Lorsque le tibial antérieur est enflammé, il ne stabilise plus correctement la cheville à l’impact. Le corps compense cette instabilité en sollicitant d’autres muscles, ce qui crée des douleurs secondaires au niveau du genou ou de la hanche. Cette cascade de déséquilibres biomécaniques transforme une gêne isolée en une pathologie plus complexe.
Causes et sports à risque : pourquoi cette douleur survient-elle ?
La tendinite du releveur du pied résulte presque toujours d’une inadéquation entre la charge d’entraînement et les capacités de récupération du tendon.
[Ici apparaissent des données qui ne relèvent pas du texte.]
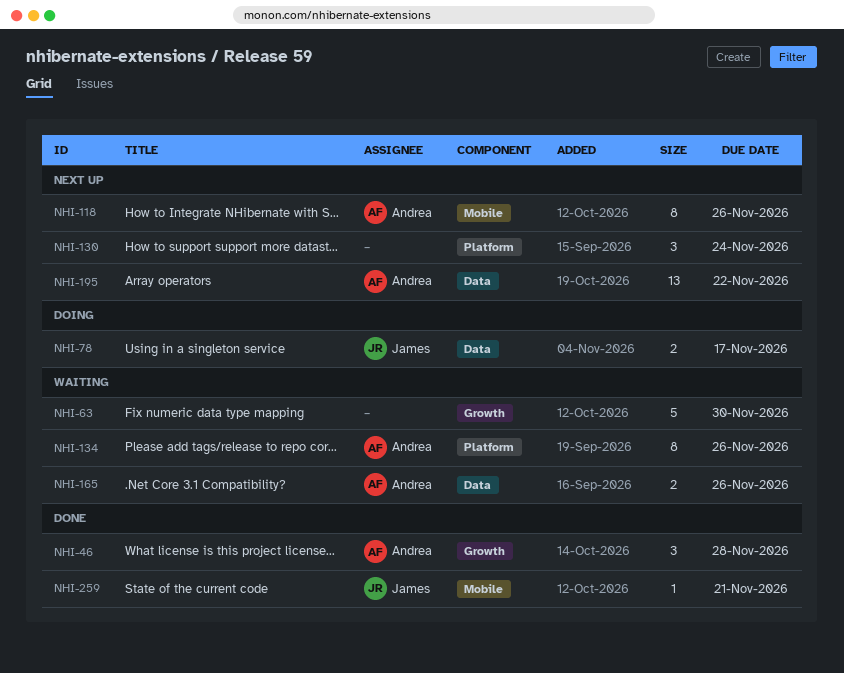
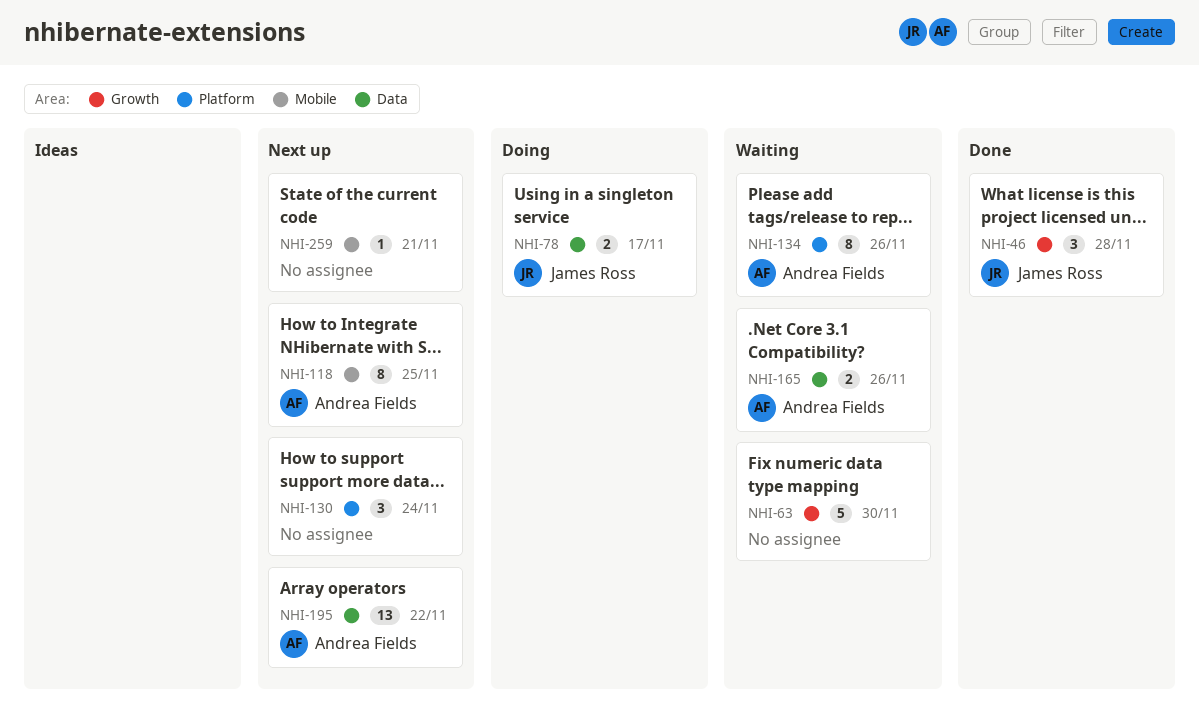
NHI-46, owner: Andrea Fields -> James Ross
NHI-118, due: Nov 26 -> Nov 25
NHI-259, status: Done -> Next up
NHI-259, owner: James Ross -> none

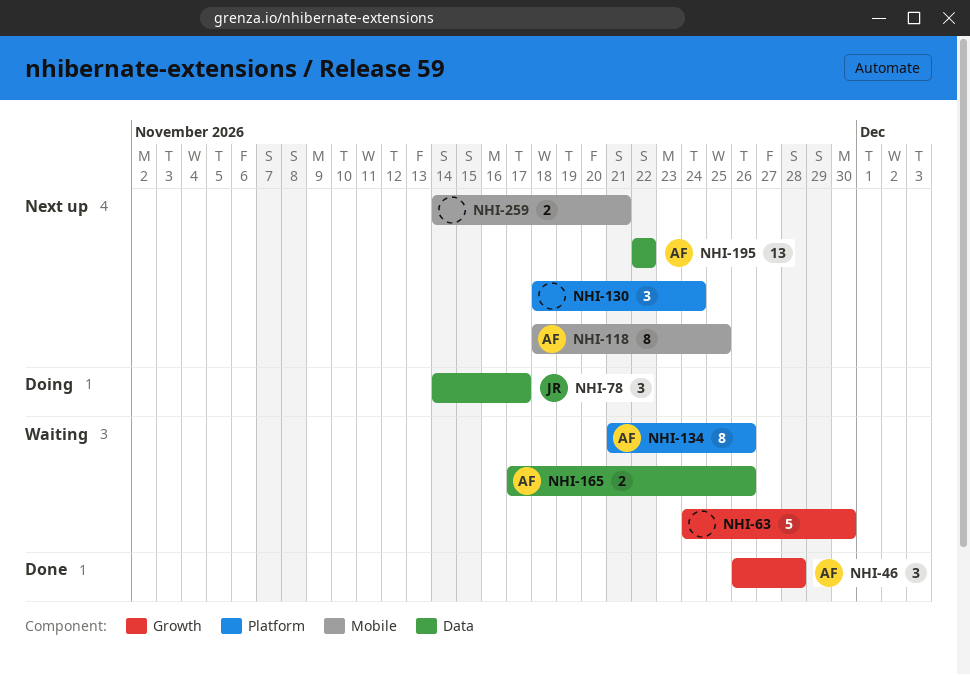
NHI-46, owner: James Ross -> Andrea Fields
NHI-78, estimate: 2 -> 3
NHI-259, estimate: 1 -> 2

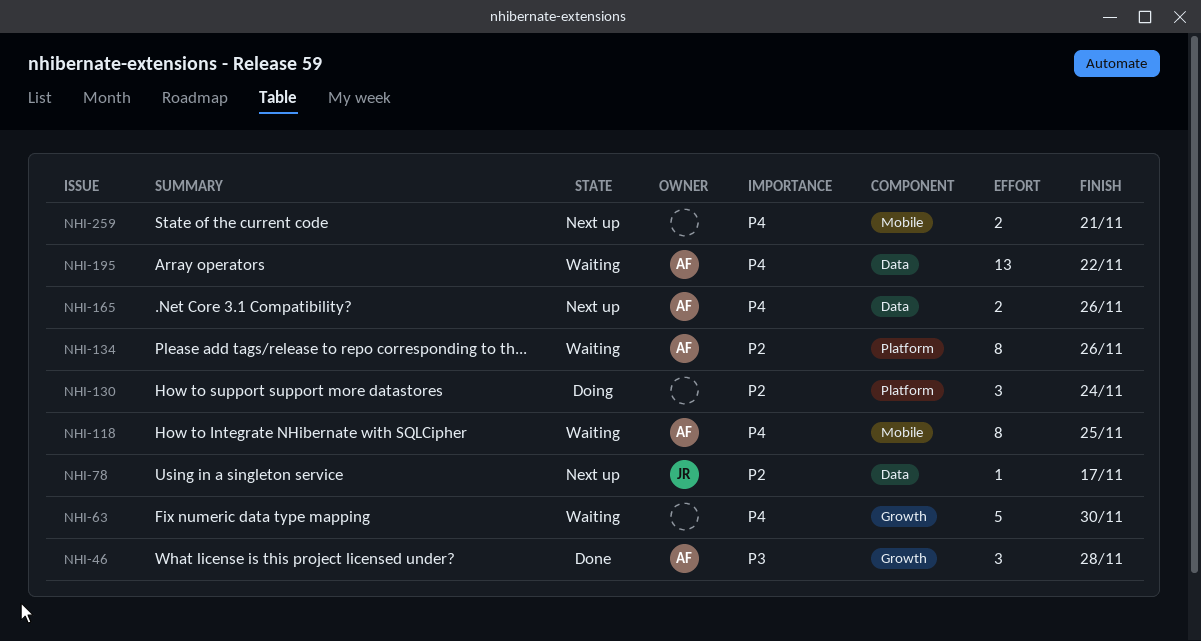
NHI-78, status: Doing -> Next up
NHI-78, estimate: 3 -> 1
NHI-118, status: Next up -> Waiting
NHI-130, status: Next up -> Doing
NHI-165, status: Waiting -> Next up
NHI-195, status: Next up -> Waiting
Les sports les plus exposés sont le trail et l’ultra-trail, en raison des dénivelés extrêmes, ainsi que le football, le tennis et le ski, qui imposent des changements de direction permanents.
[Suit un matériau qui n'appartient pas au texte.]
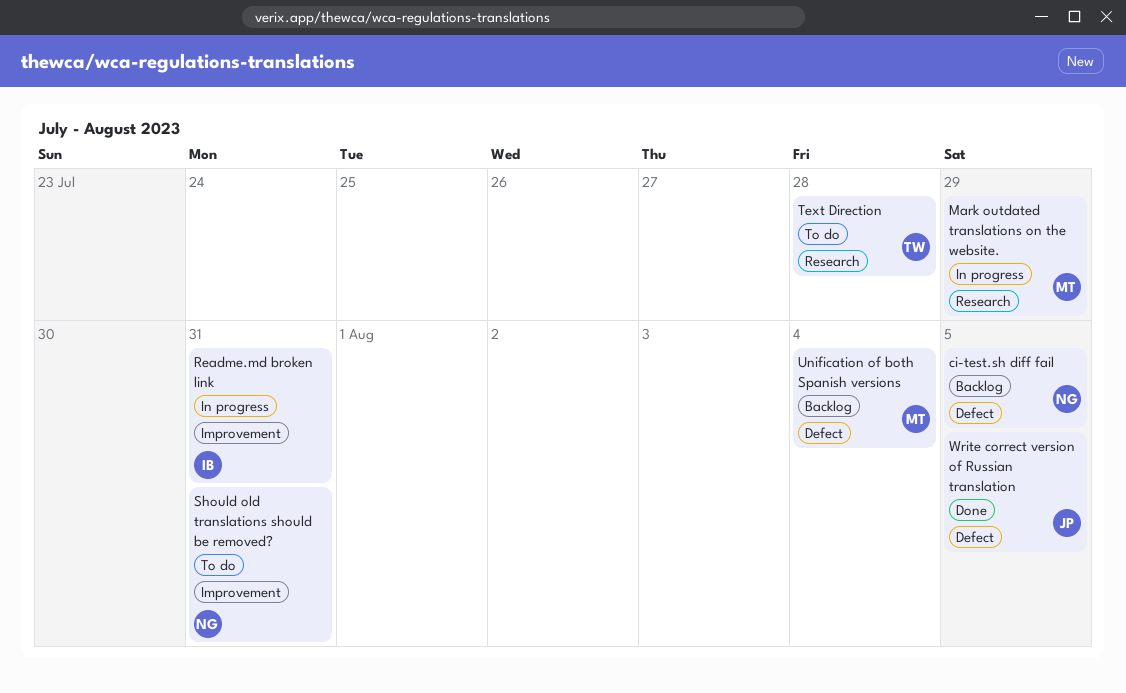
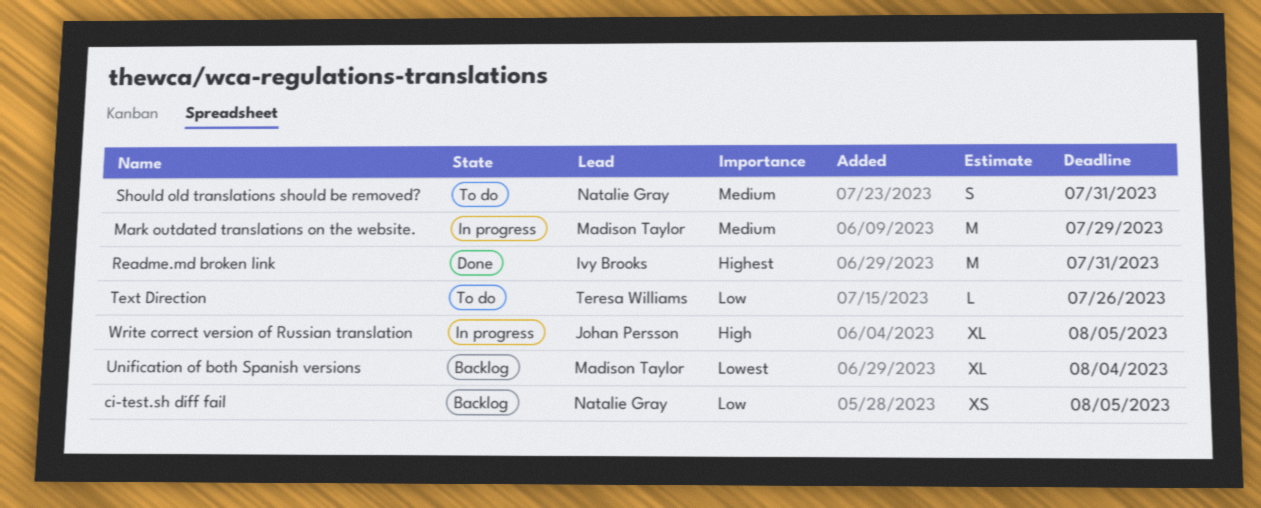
Readme.md broken link, status: In progress -> Done
Text Direction, due: Jul 28 -> Jul 26
Write correct version of Russian translation, status: Done -> In progress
Plusieurs facteurs aggravants sont fréquemment identifiés : une augmentation brutale du volume d’entraînement sans phase d’adaptation, le port de chaussures inadaptées (un drop trop faible pour un coureur non habitué ou une usure avancée), un changement soudain de terrain vers un sol instable, ou une foulée défectueuse avec une attaque talon trop marquée.
Tendinite des releveurs ou périostite tibiale : le diagnostic différentiel
Il est fréquent de confondre ces deux pathologies, bien qu’elles touchent des structures distinctes. Le tableau suivant permet de les distinguer :
| Critère | Tendinite du releveur | Périostite tibiale |
|---|---|---|
| Localisation | Face avant du tibia, tendon, cou-de-pied | Bord interne et postérieur du tibia |
| Nature | Atteinte du tendon | Inflammation du périoste (membrane osseuse) |
| Mouvement douloureux | Dorsiflexion (pied vers le haut) | Flexion plantaire ou percussion osseuse |
Protocoles de soins et mesures de soulagement
Dès l’apparition des premiers symptômes, une stratégie de soins immédiate est nécessaire pour stopper l’inflammation. Le repos sportif est le premier pilier : continuer à courir sur une douleur installée fragilise la structure tendineuse.
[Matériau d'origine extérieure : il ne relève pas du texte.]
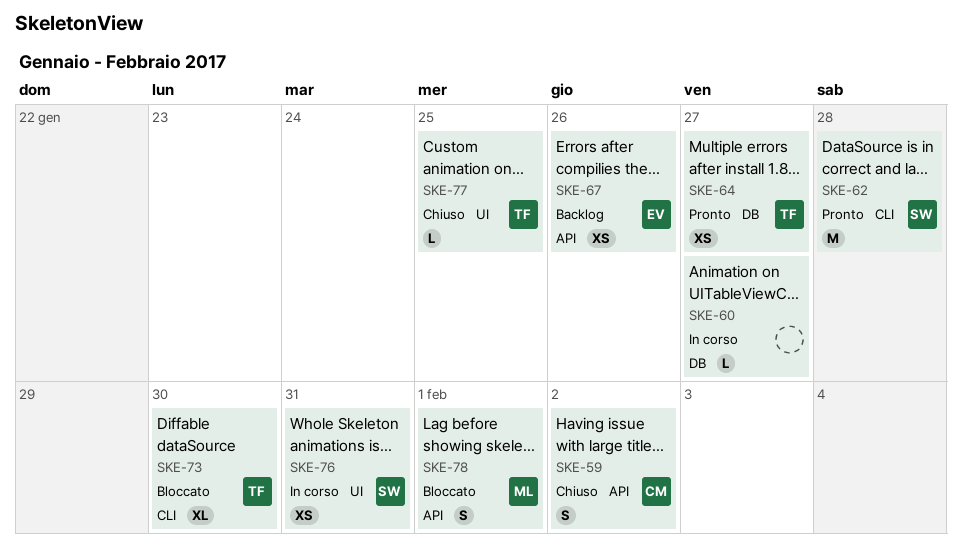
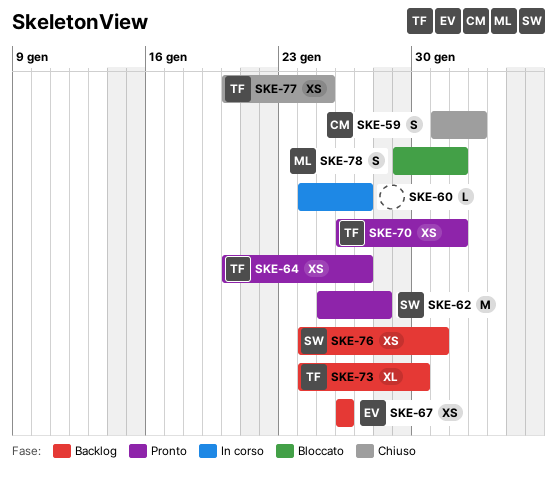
SKE-70: none -> present
SKE-73, status: Bloccato -> Backlog
SKE-76, status: In corso -> Backlog
SKE-77, estimate: L -> XS

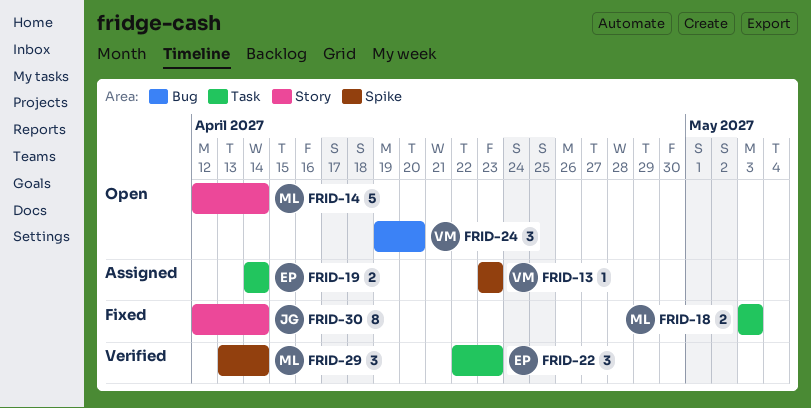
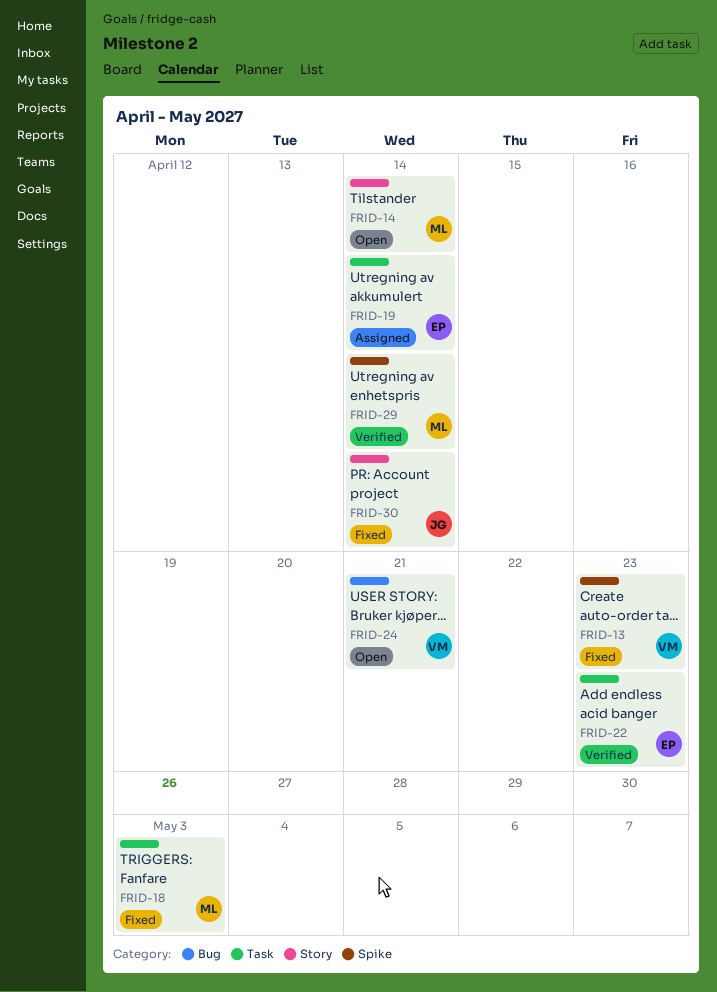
FRID-13, status: Assigned -> Fixed
FRID-24, due: Apr 20 -> Apr 21

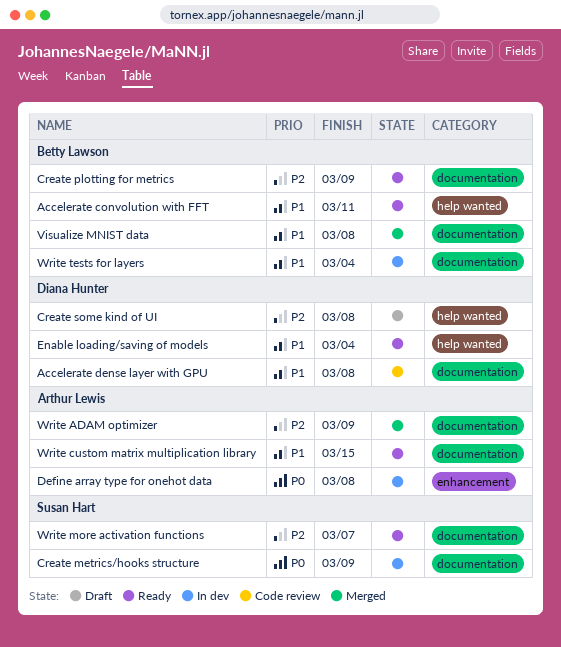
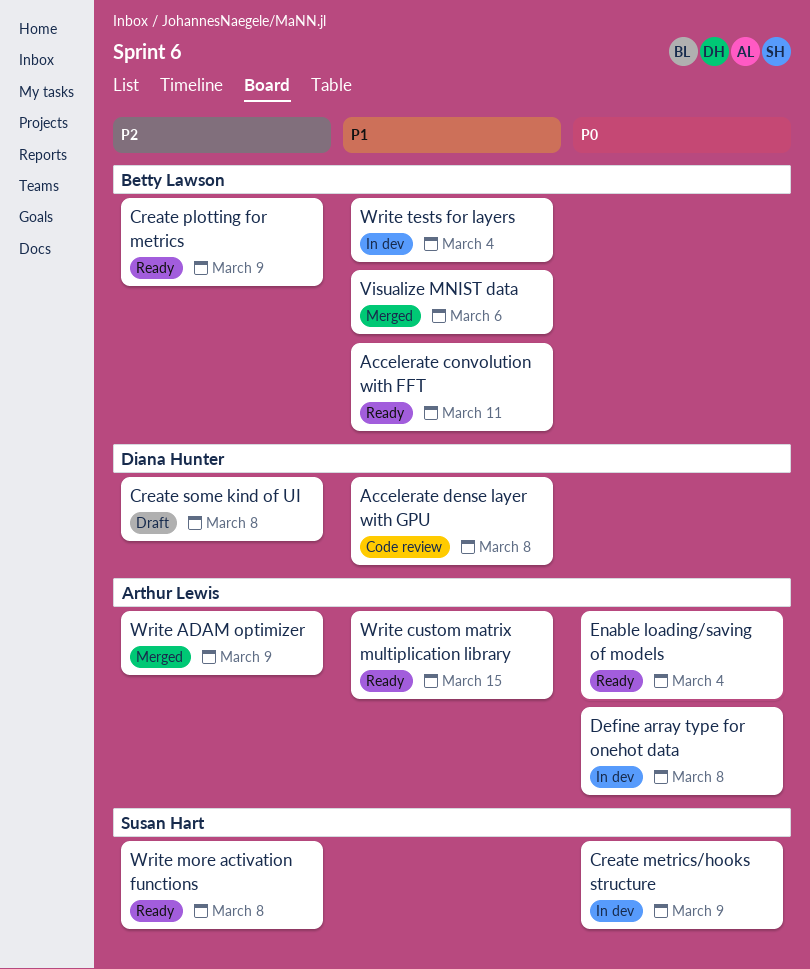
Enable loading/saving of models, owner: Diana Hunter -> Arthur Lewis
Enable loading/saving of models, priority: P1 -> P0
Visualize MNIST data, due: Mar 8 -> Mar 6
Write more activation functions, due: Mar 7 -> Mar 8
Le protocole habituel repose sur le repos, le glaçage de la zone douloureuse, la compression par bande élastique légère et l’élévation de la jambe pour favoriser le retour veineux. L’utilisation d’une attelle spécifique, maintenant le pied à angle droit, peut être envisagée pour décharger mécaniquement le tendon lors des phases de repos ou de marche.
Quand consulter un professionnel ?
Si la douleur persiste après 48 à 72 heures de repos complet, une consultation s’impose. Un médecin du sport confirmera le diagnostic via un examen clinique, parfois complété par une échographie. Un podologue pourra effectuer un bilan complet de votre foulée et vérifier l’adéquation de vos chaussures. Une analyse de la marche et de la course permet souvent d’identifier des défauts de posture ou des compensations biomécaniques qui, sans correction, provoqueront une récidive.
La reprise du sport doit être extrêmement progressive, avec des exercices de renforcement excentrique pour le tibial antérieur, sous la guidance d’un kinésithérapeute. L’hydratation et une alimentation équilibrée soutiennent la réparation tissulaire durant cette phase de convalescence.